• AI use at work ranges from under 10% in some states to nearly 25% in others, with sharp gaps even between neighbors.

• Census data shows AI adoption depends less on geography and more on industry mix, workforce age and firm size.

• Regions where AI use spreads broadly instead of narrowly are more likely to see shared economic gains, according to new research.

Montanans are using AI for work at more than twice the rate of neighboring South Dakota. Nearly a quarter of Vermonters report using AI on the job, while fewer than 1 in 10 Louisianans do.

This striking state-by-state divergence comes from newly released US Census Bureau Household Pulse Survey data, which estimates the share of adults using artificial intelligence in their work in June 2025. The numbers range from roughly 9% in Louisiana to nearly 25% in Vermont, with sharp contrasts even among states that share borders.

States vary widely in their industry mix, firm size, workforce age and job roles, all of which strongly shape whether AI tools are even relevant to daily work.

At first glance, patterns broadly track expectations: states with large tech workforces and higher rates of educational attainment tend to report higher AI use, with lower use reported in states with older populations or labor concentrated in sectors like agriculture, hospitality or traditional manufacturing.

But the magnitude of the gaps, especially between neighbors, seems jarring. 

When survey data shows such stark differences across adjacent states, I’ve been taught to assume something might be off in the methodology. In this case, however, the explanation appears less about faulty measurement and more about who is being measured. 

States vary widely in their industry mix, firm size, workforce age and job roles, all of which strongly shape whether AI tools are even relevant to daily work.

The most recent surveys don’t really fit regional tech stereotypes.

Among the country’s 25 biggest regions, Charlotte, San Diego and Orlando show the highest usage in summer 2025 data, the most recent collected by the Census Bureau. Boston and Los Angeles had among the lowest usage, alongside Baltimore and Philadelphia, with Detroit at the very bottom.

Differences seem less about economic dynamism than industry and population makeup. Even those factors don’t explain it all. Finance is one of the heaviest industry uses of AI, yet New York City is toward the bottom in reported adoption. Fewer than 1 in 5 tech-heavy San Francisco businesses reported using AI. St. Louis was closer to 1 in 4.

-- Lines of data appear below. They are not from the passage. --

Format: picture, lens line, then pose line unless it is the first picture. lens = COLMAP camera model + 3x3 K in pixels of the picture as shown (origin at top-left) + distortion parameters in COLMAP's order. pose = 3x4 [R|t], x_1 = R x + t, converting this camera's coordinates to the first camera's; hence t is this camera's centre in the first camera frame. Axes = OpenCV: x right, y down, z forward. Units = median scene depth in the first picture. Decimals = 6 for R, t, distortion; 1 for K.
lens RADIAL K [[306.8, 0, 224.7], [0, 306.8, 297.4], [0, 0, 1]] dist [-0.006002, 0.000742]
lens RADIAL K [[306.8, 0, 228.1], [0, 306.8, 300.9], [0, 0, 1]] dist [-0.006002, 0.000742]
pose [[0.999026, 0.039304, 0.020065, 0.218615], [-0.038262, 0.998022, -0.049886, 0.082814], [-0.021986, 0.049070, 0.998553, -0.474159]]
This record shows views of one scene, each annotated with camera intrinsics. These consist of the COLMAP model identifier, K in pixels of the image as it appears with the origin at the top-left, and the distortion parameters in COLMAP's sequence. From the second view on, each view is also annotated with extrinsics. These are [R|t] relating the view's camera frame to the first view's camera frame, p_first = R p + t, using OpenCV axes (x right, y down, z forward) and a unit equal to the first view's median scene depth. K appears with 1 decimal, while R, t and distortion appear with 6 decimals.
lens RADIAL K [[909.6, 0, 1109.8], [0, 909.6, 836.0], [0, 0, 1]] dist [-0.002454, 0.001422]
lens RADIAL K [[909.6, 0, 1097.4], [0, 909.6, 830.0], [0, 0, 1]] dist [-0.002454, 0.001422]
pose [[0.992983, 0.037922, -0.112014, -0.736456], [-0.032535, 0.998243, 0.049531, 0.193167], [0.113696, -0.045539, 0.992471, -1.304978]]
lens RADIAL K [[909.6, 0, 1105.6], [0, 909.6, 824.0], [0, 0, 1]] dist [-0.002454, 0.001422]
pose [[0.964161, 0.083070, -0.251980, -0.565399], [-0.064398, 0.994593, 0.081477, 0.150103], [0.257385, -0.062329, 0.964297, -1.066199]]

This matters. A recurring finding in the technology-diffusion literature is that when new tools spread slowly beyond early adopters, productivity gains concentrate in a small set of frontier firms and regions. When diffusion is broader, the benefits are more likely to spread. Anthropic’s September 2025 Economic Index report explicitly documents that early AI adoption is concentrated geographically and by task, showing that logic in real time. 

The trend points to more benefits for current economic winners, worsening inequality. It doesn’t have to be this way.

Wider spread of AI adoption → greater economic impact

Regions where new technologies become normalized across many roles, instead of just elite technical ones, are more likely to see productivity gains translate into wider wage growth and resilience. 

For more residents to benefit from an emerging technology, a 2013 paper argued, leaders need to remove “friction” by incorporating programming and shaping culture. People need to want this future. Alas, public opinion research from Ipsos shows large demographic and occupational gaps in how Americans perceive and use AI, with comfort levels varying sharply by education, income and job type.

This helps explain why raw adoption percentages are only a starting point. Two states might report similar overall AI usage while seeing very different outcomes depending on whether those tools are confined to white-collar knowledge work or embedded across small businesses, construction firms, logistics operations and frontline services.

It also complicates national narratives about AI “stalling” or “plateauing.” Much of the debate relies on surveys — including the Census Bureau’s Business Trends and Outlook Survey — that capture behavior unevenly across firm size and sector. Many workers may not even realize they are using AI as those features are quietly absorbed into everyday software.

The takeaway from the state-level data is not that some regions are “ahead” and others are “behind” in a simple sense. It’s that AI’s economic impact will likely depend less on headline adoption rates and more on how evenly those tools are diffusing through local labor markets.

In that sense, the map is less a scoreboard than a warning. Where comfort with AI remains narrow, so too may the benefits.